Task statement
Count lines, not occurrences: report how many lines in the records hold the string "bold", and nothing else.

Materials provided

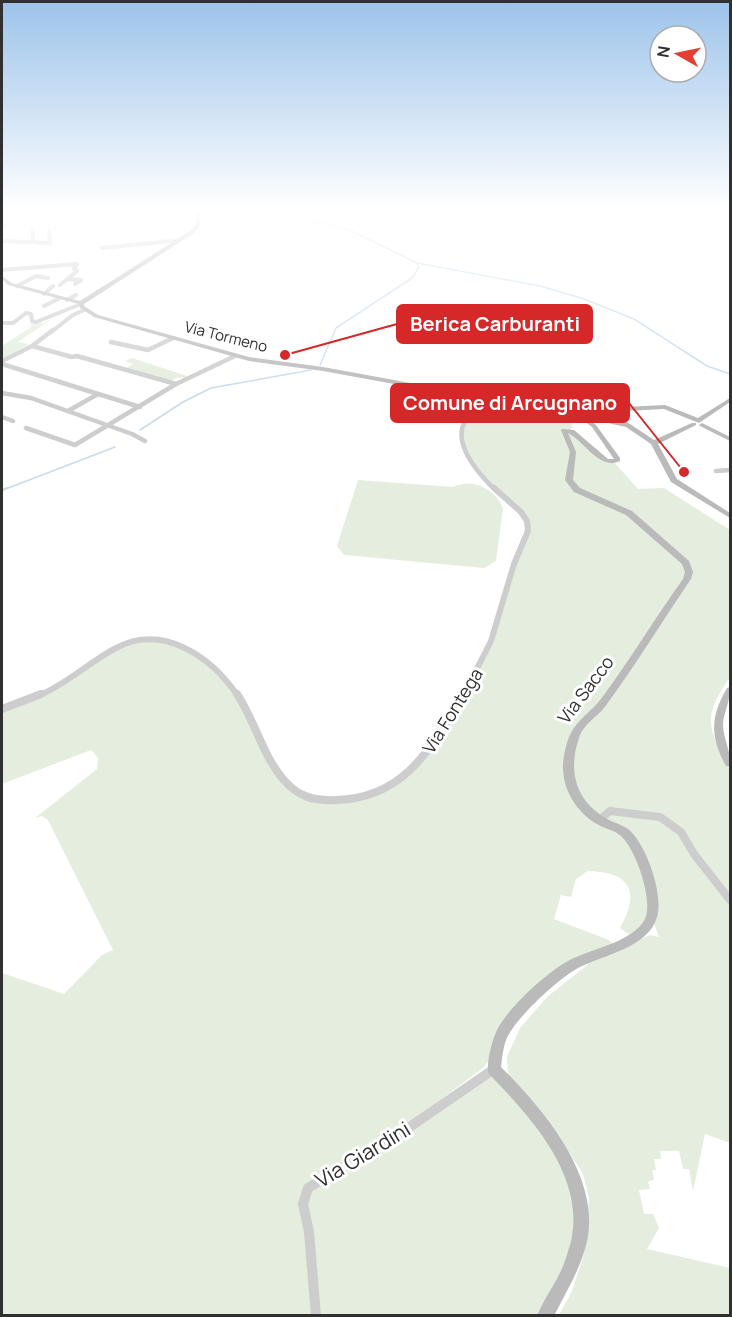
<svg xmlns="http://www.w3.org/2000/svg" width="732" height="1317" viewBox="0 0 732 1317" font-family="Manrope,sans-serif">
<rect width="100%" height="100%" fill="#fff"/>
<path fill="#e4edde" d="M53 318 18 342 29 344 2 359V346L30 328 31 324 41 322 42 324Z
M132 358 187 376 184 378 178 377 169 382 125 369 133 364 125 361Z
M530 400 563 408 570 413 572 428 570 430 606 461 614 462 638 489 664 488 730 530V677C723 688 713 702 711 716 709 732 722 758 730 770V1143L705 1134 693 1191 689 1169H683L679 1151H660L661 1159H654L656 1170H652L654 1180 648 1181 650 1189 639 1190 644 1214H653L659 1228 647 1249 730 1268V1315H559L572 1291 584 1254 589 1198 583 1174 552 1126 508 1074 507 1057 520 1028 547 997 590 963 650 935 659 937 652 918 633 937 620 928C641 891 630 872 588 871L576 879 571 897 561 895 554 919 609 940 613 944 540 990 484 1067 399 1131 490 1070 564 1155 579 1237 545 1315H2V973L64 994 102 955 113 950 48 820 42 816 35 818 97 769 98 758 91 750 2 784V709L64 684 114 647 160 640 189 649 237 694 265 751 303 797 346 801 400 780 454 710 479 671 489 647 524 540 526 518 476 471 462 438 467 417 489 404Z
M358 480 453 487C471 477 496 489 503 508L496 561 484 568 344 555 337 546Z"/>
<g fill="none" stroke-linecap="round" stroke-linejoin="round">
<path stroke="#cadaec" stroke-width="1.5" d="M304 211 308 220 350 230 417 263 540 286 584 299 634 319 707 366 730 374
M320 365 336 328 412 278 419 267 417 263
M140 430 183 402 211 388 311 370
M3 490 115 447"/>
<path stroke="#cadaec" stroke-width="2" d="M2 490 7 488"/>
<path stroke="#cdcdcd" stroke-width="4" d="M2 225H5
M33 230V242
M2 241 50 243 49 231
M102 248 180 240
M2 270 77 264 74 269 77 271 60 285
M68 279 81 280 75 284
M17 286 36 276 48 278
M44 294 53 286
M67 300 76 295
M44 306 60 298
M2 323H13L26 313 31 314 32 321 36 322 81 304
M51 332 73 315 84 310"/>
<path stroke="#cdcdcd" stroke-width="4.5" d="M111 342 148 350 173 338
M32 346 72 357
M71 357 77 356 176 384
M2 361 32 346 53 330
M2 364 140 407
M2 393 31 398 132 434 145 441
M494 398 493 402C487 405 481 407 476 410 442 433 476 471 495 490
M68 411 98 394
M2 417 13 421
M26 428 75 445 176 384 235 356
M716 471 730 470"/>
<path stroke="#cdcdcd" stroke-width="6" d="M38 696C67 684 89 662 116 648 164 623 211 657 238 696
M463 696 491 641 514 564 528 531 527 521 521 512 494 488"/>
<path stroke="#cdcdcd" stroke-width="8" d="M237 694C255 721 262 754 283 779 298 797 314 801 336 800 406 798 431 747 464 694
M2 709 41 694
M599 820 610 811 660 817 681 832 694 854 730 900"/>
<path stroke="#cdcdcd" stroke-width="10" d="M316 1316 309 1232 303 1204 308 1188 401 1133 494 1069"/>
<path fill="#bababa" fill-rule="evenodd" d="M197 211H201L200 225 194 233 84 304V306L98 315 249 357 323 367 476 395 537 394 603 410 606 408 665 405 698 418 730 398V402L699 423 664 409 607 412 630 424 654 440 692 423H696V425L658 444 677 479 730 513V518L671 482 651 444 626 427 612 424 592 416 580 413 596 425 620 458V461C600 471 584 441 568 433L576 452 573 480 580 488 632 511 689 561 693 572 691 579C663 620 637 663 607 704 599 716 583 724 579 738 568 770 575 799 604 817 611 822 621 824 628 829 646 843 664 895 657 917 649 947 604 955 580 967 560 977 514 1019 506 1040 503 1048 502 1058 501 1067 542 1108 598 1173 588 1236 583 1265 567 1290 554 1316H537C545 1296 560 1278 566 1258 568 1251 571 1243 572 1236 583 1173 529 1115 489 1074 487 1068 488 1062 489 1056 491 1047 493 1038 497 1030 508 1008 546 973 568 961 590 949 630 943 644 921 655 904 636 849 621 836 615 830 605 829 597 824 576 812 562 789 563 764 564 754 566 742 571 733 578 719 592 711 601 699 630 660 655 618 683 579L685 572 682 564 626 515 574 492 565 480 570 452 561 430 562 429 574 430 608 459H614L592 427 571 411C585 405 601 416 615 421L595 410 537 398 476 399 323 371 249 361 94 317 80 308 79 304 8 285 2 279V276L12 283 80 301 190 231 196 225Z
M702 423 730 437V441L700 426 699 425Z
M730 687C731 699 724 711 723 724 723 739 732 753 730 767L726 766C710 737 710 717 727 688Z"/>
</g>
<linearGradient id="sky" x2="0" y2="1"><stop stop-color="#9cc3ea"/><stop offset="0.53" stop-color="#fff"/><stop offset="1" stop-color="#fff" stop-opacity="0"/></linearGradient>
<rect width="732" height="395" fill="url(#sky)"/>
<g text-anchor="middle" stroke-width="6" stroke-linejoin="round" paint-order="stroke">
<g font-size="15" fill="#303030" stroke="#fff">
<text transform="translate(226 337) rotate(14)" y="5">Via Tormeno</text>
</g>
<g font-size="18" fill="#303030" stroke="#fff">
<text transform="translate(586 690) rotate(-53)" y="6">Via Sacco</text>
<text transform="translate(453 711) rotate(-58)" y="6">Via Fontega</text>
</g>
<g font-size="21" fill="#303030" stroke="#fff">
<text transform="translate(363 1155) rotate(-31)" y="7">Via Giardini</text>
</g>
</g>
<path fill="none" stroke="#d62828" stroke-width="2" d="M285 355L397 324M684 472L629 403"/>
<g fill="#d62828" stroke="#fff" stroke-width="2">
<circle cx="285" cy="355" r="6"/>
<circle cx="684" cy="472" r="6"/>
</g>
<g fill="#d62828" stroke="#d62828" stroke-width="2">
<rect x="397" y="305" width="195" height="38" rx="6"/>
<rect x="391" y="384" width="238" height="38" rx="6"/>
</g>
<g font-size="20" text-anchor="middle" font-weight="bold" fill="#fff">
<text x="495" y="331">Berica Carburanti</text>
<text x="510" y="410">Comune di Arcugnano</text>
</g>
<rect width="732" height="1317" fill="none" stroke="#303030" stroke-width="6"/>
<g transform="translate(678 54) rotate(279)"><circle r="28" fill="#ffffff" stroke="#acacac" stroke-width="1.5"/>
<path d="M0-4.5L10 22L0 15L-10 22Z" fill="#e53f33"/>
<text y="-9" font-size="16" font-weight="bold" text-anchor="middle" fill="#303030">N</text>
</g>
</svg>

Written reply
2